About a year later, after fixing up and re-opening the shopping center, Tadros and his lender squabbled over the use of roughly $3 million in insurance proceeds for the property, according to the filing. The lender, a Bank of America trust for investors that own commercial mortgage-backed securities secured by the debt on the shopping center, then filed to foreclose in late November 2021.
Now, after a year in bankruptcy, Tadros and a loan servicer representing the trust are moving forward with a settlement that would allow Tadros to pay off most, but not all, of the $23.3 million owed to the CMBS investors.
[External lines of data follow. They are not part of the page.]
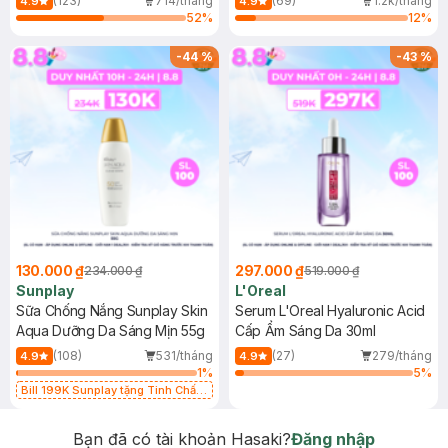
(123)
714/tháng
(69)
1.2k/tháng
4.9
4.9
52
%
12
%
-
44
%
-
43
%
130.000 ₫
297.000 ₫
234.000 ₫
519.000 ₫
Sunplay
L'Oreal
Sữa Chống Nắng Sunplay Skin
Serum L'Oreal Hyaluronic Acid
Aqua Dưỡng Da Sáng Mịn 55g
Cấp Ẩm Sáng Da 30ml
(108)
531/tháng
(27)
279/tháng
4.9
4.9
1
%
5
%
Bill 199K Sunplay tặng Tinh Chất
Chống Nắng 7g trị giá 30K (SL có
hạn)
Bạn đã có tài khoản Hasaki?
Đăng nhập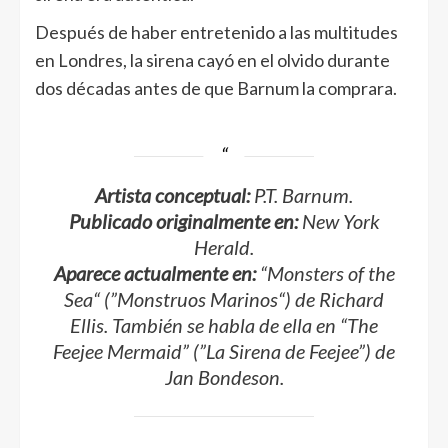
Después de haber entretenido a las multitudes
en Londres, la sirena cayó en el olvido durante
dos décadas antes de que Barnum la comprara.
Artista conceptual:
P.T. Barnum.
Publicado originalmente en:
New York
Herald.
Aparece actualmente en:
“
Monsters of the
Sea
“
(”
Monstruos Marinos
“) de Richard
Ellis. También se habla de ella en “
The
Feejee Mermaid” (”La Sirena de Feejee”)
de
Jan Bondeson.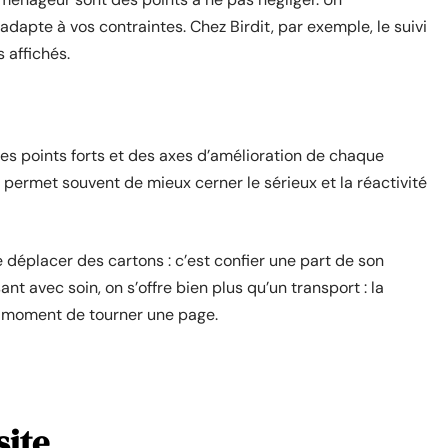
s’adapte à vos contraintes. Chez Birdit, par exemple, le suivi
 affichés.
des points forts et des axes d’amélioration de chaque
 permet souvent de mieux cerner le sérieux et la réactivité
 déplacer des cartons : c’est confier une part de son
sant avec soin, on s’offre bien plus qu’un transport : la
 au moment de tourner une page.
site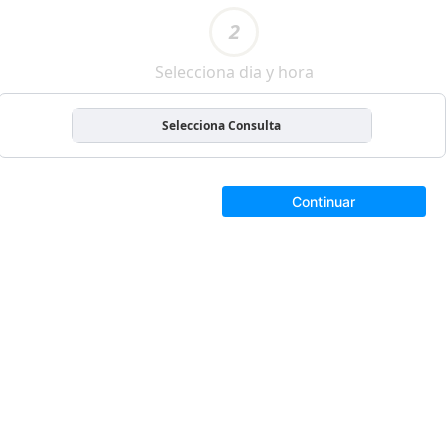
2
Selecciona dia y hora
Selecciona Consulta
Continuar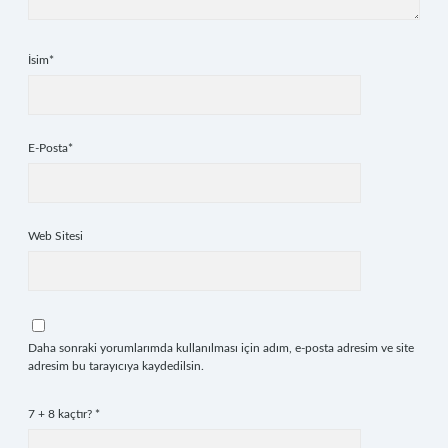
İsim*
E-Posta*
Web Sitesi
Daha sonraki yorumlarımda kullanılması için adım, e-posta adresim ve site
adresim bu tarayıcıya kaydedilsin.
7 + 8 kaçtır?
*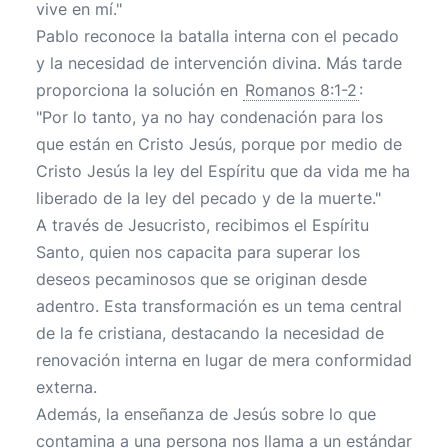
vive en mí."
Pablo reconoce la batalla interna con el pecado
y la necesidad de intervención divina. Más tarde
proporciona la solución en
Romanos 8:1-2
:
"Por lo tanto, ya no hay condenación para los
que están en Cristo Jesús, porque por medio de
Cristo Jesús la ley del Espíritu que da vida me ha
liberado de la ley del pecado y de la muerte."
A través de Jesucristo, recibimos el Espíritu
Santo, quien nos capacita para superar los
deseos pecaminosos que se originan desde
adentro. Esta transformación es un tema central
de la fe cristiana, destacando la necesidad de
renovación interna en lugar de mera conformidad
externa.
Además, la enseñanza de Jesús sobre lo que
contamina a una persona nos llama a un estándar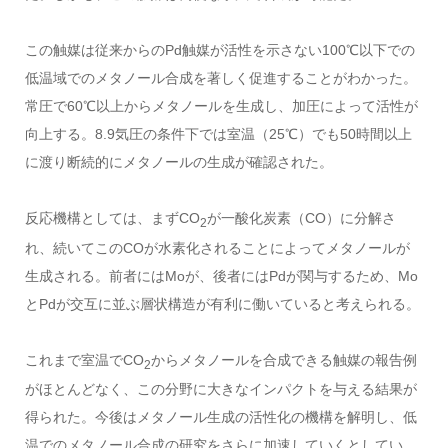
この触媒は従来からのPd触媒が活性を示さない100℃以下での
低温域でのメタノール合成を著しく促進することがわかった。
常圧で60℃以上からメタノールを生成し、加圧によって活性が
向上する。8.9気圧の条件下では室温（25℃）でも50時間以上
に渡り断続的にメタノールの生成が確認された。
反応機構としては、まずCO
が一酸化炭素（CO）に分解さ
2
れ、続いてこのCOが水素化されることによってメタノールが
生成される。前者にはMoが、後者にはPdが関与するため、Mo
とPdが交互に並ぶ層状構造が有利に働いていると考えられる。
これまで室温でCO
からメタノールを合成できる触媒の報告例
2
がほとんどなく、この分野に大きなインパクトを与える結果が
得られた。今後はメタノール生成の活性化の機構を解明し、低
温でのメタノール合成の研究をさらに加速していくとしてい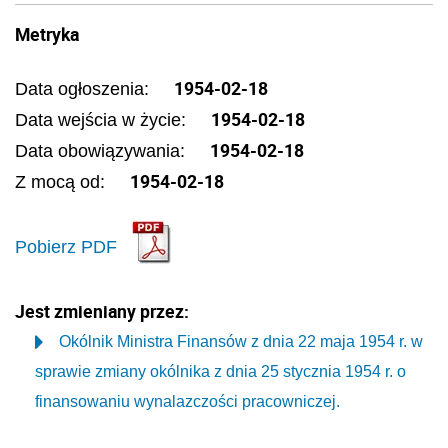
Metryka
1954-02-18
Data ogłoszenia:
1954-02-18
Data wejścia w życie:
1954-02-18
Data obowiązywania:
1954-02-18
Z mocą od:
Pobierz PDF
Jest zmieniany przez:
Okólnik Ministra Finansów z dnia 22 maja 1954 r. w
sprawie zmiany okólnika z dnia 25 stycznia 1954 r. o
finansowaniu wynalazczości pracowniczej.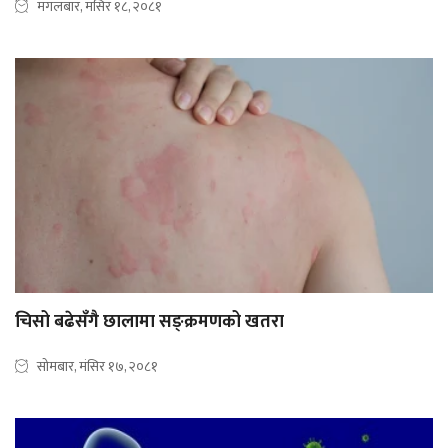
मंगलबार, मंसिर १८, २०८१
चिसो बढेसँगै छालामा सङ्क्रमणको खतरा
सोमबार, मंसिर १७, २०८१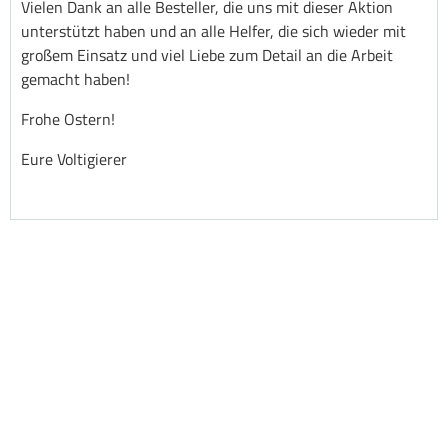
Vielen Dank an alle Besteller, die uns mit dieser Aktion
unterstützt haben und an alle Helfer, die sich wieder mit
großem Einsatz und viel Liebe zum Detail an die Arbeit
gemacht haben!
Frohe Ostern!
Eure Voltigierer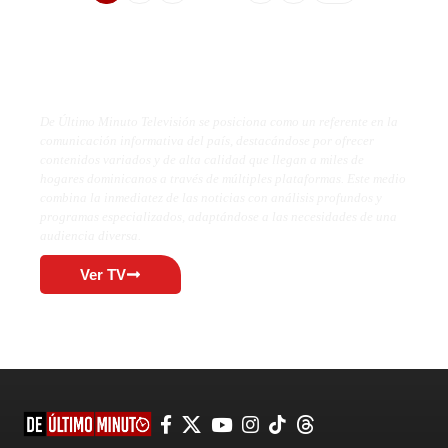
De Último Minuto TV
De Último Minuto Televisión se posiciona como un referente en la
comunicación informativa del país, destacándose por ofrecer
contenidos variados y de alta calidad que llegan a miles de
hogares dominicanos a través de múltiples plataformas. Este medio
combina la inmediatez de las noticias con análisis profundos y
programas especializados, adaptándose a las necesidades de una
audiencia diversa.
Ver TV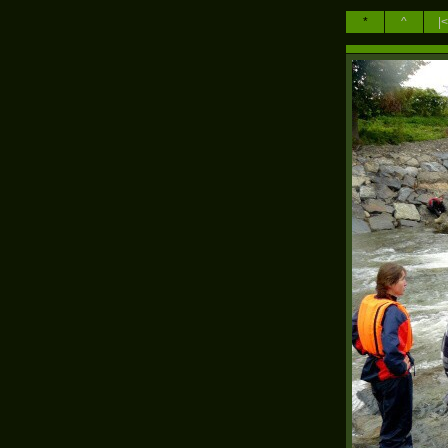
*
^
|<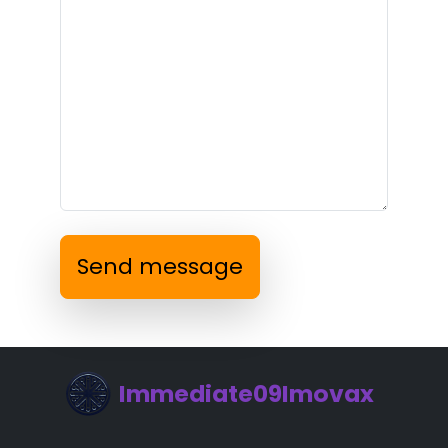
Send message
Immediate09Imovax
The Tadros venture plans to sell the shopping center for $20.5 million and transfer the cash to the trust, which has agreed to accept less than the full amount of its claim, according to court documents.
Tadros did not return phone calls and his attorney declined to comment. An attorney representing the lender also declined to comment.
What’s unusual about the arrangement is that the Tadros venture would sell the shopping center to a company led by Nicholas Tadros, the son of Musa Tadros. The younger Tadros did not return phone calls.
Judge Janet Baer is set to rule on the bankruptcy plan at a May 31 hearing.
Chatham Village Square is leased to tenants including Nike, Walgreens and America’s Kids. The shopping center also includes a former Target store that was not owned by the Tadros venture, but by Minneapolis-based Target. The retailer shut down the store in 2019 and sold it to Chicago developer DL3 Realty, which leased the building to Discover Financial Services. Discover operates a call center out of the building, which DL3 put up for sale last September.